*** Supplied data ***
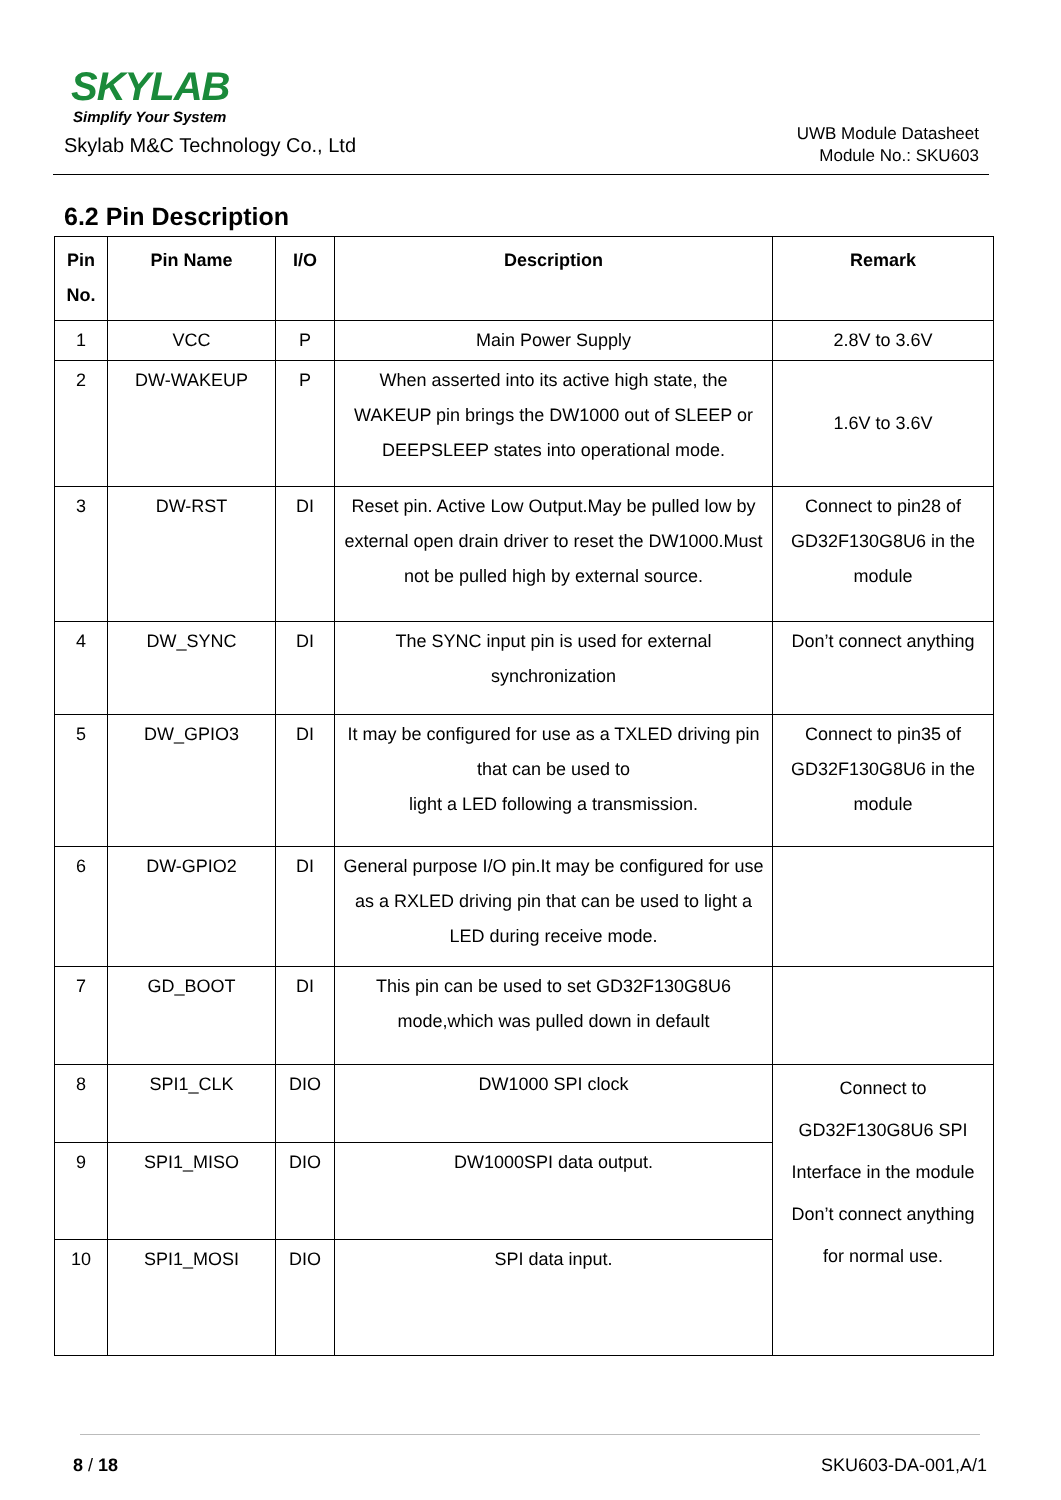SKYLAB
Simplify Your System
Skylab M&C Technology Co., Ltd
UWB Module Datasheet
Module No.: SKU603
6.2 Pin Description
| Pin No. | Pin Name | I/O | Description | Remark |
| --- | --- | --- | --- | --- |
| 1 | VCC | P | Main Power Supply | 2.8V to 3.6V |
| 2 | DW-WAKEUP | P | When asserted into its active high state, the WAKEUP pin brings the DW1000 out of SLEEP or DEEPSLEEP states into operational mode. | 1.6V to 3.6V |
| 3 | DW-RST | DI | Reset pin. Active Low Output.May be pulled low by external open drain driver to reset the DW1000.Must not be pulled high by external source. | Connect to pin28 of GD32F130G8U6 in the module |
| 4 | DW_SYNC | DI | The SYNC input pin is used for external synchronization | Don’t connect anything |
| 5 | DW_GPIO3 | DI | It may be configured for use as a TXLED driving pin that can be used to light a LED following a transmission. | Connect to pin35 of GD32F130G8U6 in the module |
| 6 | DW-GPIO2 | DI | General purpose I/O pin.It may be configured for use as a RXLED driving pin that can be used to light a LED during receive mode. | |
| 7 | GD_BOOT | DI | This pin can be used to set GD32F130G8U6 mode,which was pulled down in default | |
| 8 | SPI1_CLK | DIO | DW1000 SPI clock | Connect to GD32F130G8U6 SPI Interface in the module Don’t connect anything for normal use. |
| 9 | SPI1_MISO | DIO | DW1000SPI data output. | |
| 10 | SPI1_MOSI | DIO | SPI data input. | |
8 / 18 SKU603-DA-001,A/1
*** End of Supplied data ***
**Assignment:** Beginning with the line that contains "normal use. |", each line of the records above through the last one must be printed word for word.

**Task result:**
| 8 | SPI1_CLK | DIO | DW1000 SPI clock | Connect to GD32F130G8U6 SPI Interface in the module Don’t connect anything for normal use. |
| 9 | SPI1_MISO | DIO | DW1000SPI data output. | |
| 10 | SPI1_MOSI | DIO | SPI data input. | |
8 / 18 SKU603-DA-001,A/1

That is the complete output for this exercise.